Kirvy last spoke to students in the St. Andrew Lutheran Church's 7th grade confirmation class. Pastor Louis Launhardt said the boy made an impact on students in the class, especially when he implored the church group to avoid drugs and their devastating effects.

Hill, the group leader, intends to let schools know his kids are available.

On Wednesday, they will speak with participants in the Tracker program, a Southeast Missouri State University program that matches troubled kids with university students who can monitor them. Speaking dates with Southeast's criminal justice classes and Puxico Public Schools also are scheduled.

Hill said the residents at Girardot are just like the kids next door, except their value systems are very different and their lives lack structure.

The center provides that structure with a regimen of cooking, cleaning, learning and counseling. If someone has a problem, he is encouraged to approach a group leader or talk about it in group discussions.

"We talk about anger, stress, drugs and alcohol," Hill said. "Those meetings can get pretty intense."

The average stay is six months. When a resident goes home, he and his family are enrolled in counseling to keep the teen from going back to his old friends and habits.

That's something Lee, the teen-ager who will return home today, wants to avoid.

"I wrote down the names of all my friends and made check marks by the ones I can't be around," he said. "There were only three left."

Lee, who recently received his G.E.D., said he will stay out of trouble by enrolling in junior college in West Plains and then Southwest Missouri State University in Springfield, where he plans to pursue a marketing degree.

Supplied records:

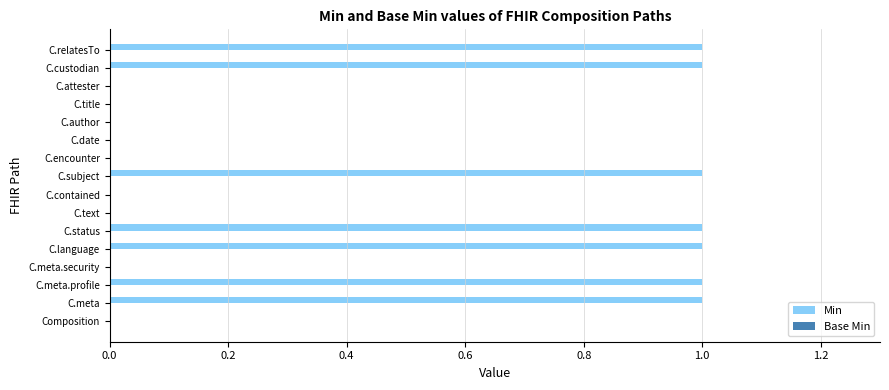

What is the sum of all values?

7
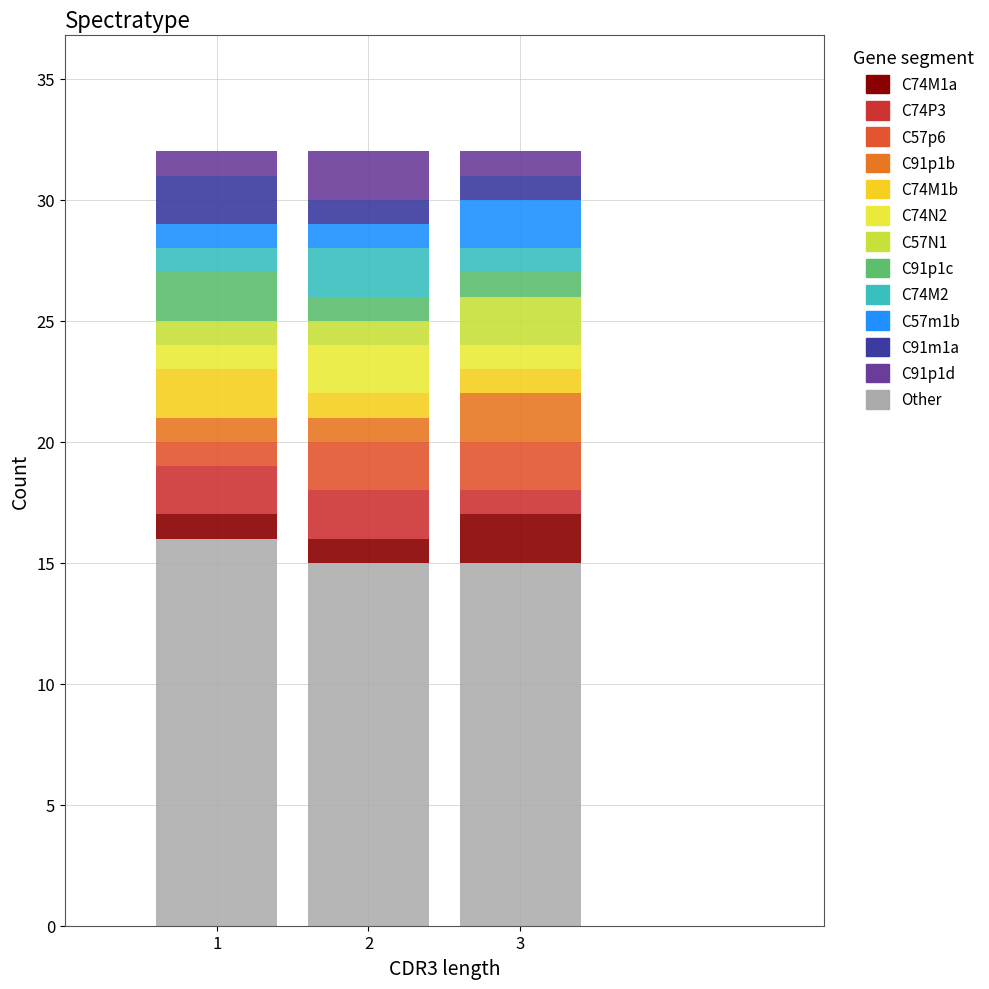

What is the total height of the stacked bar covering 0.5 to 1.5 on the x-axis? The values are not printed on the chart, so give them approximately, as read against the axis.

32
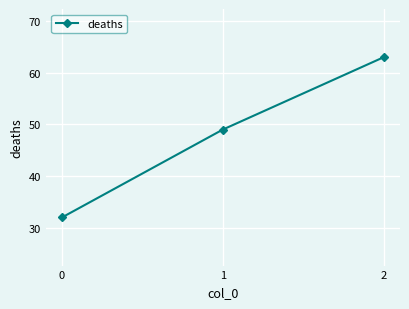

Rank the categories by value from lowest to highest.

0, 1, 2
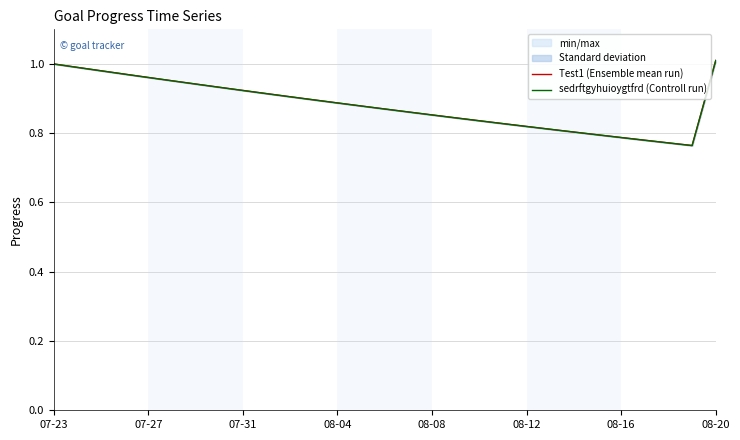

What is the sum of all Test1 (Ensemble mean run) values?

25.6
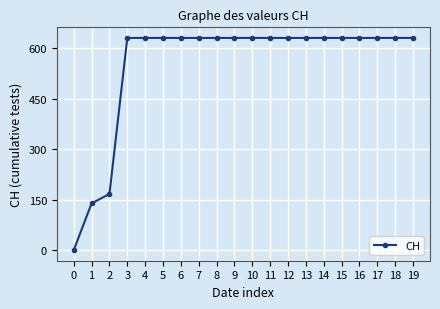

The value at 15 is 631. True or false?

True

Questions to answer:
[1] Transcribe the stretch from "Hill said the" through "in group discussions." in the article about the Girardot center.
[2] Please restate word for word the stretch of the rows from the line containing "What is the sum of all Test1" through the end of the rows, both ends included, leaving out the pictures.

Answer section:
[1]
Hill said the residents at Girardot are just like the kids next door, except their value systems are very different and their lives lack structure.

The center provides that structure with a regimen of cooking, cleaning, learning and counseling. If someone has a problem, he is encouraged to approach a group leader or talk about it in group discussions.

[2]
What is the sum of all Test1 (Ensemble mean run) values?

25.6

The value at 15 is 631. True or false?

True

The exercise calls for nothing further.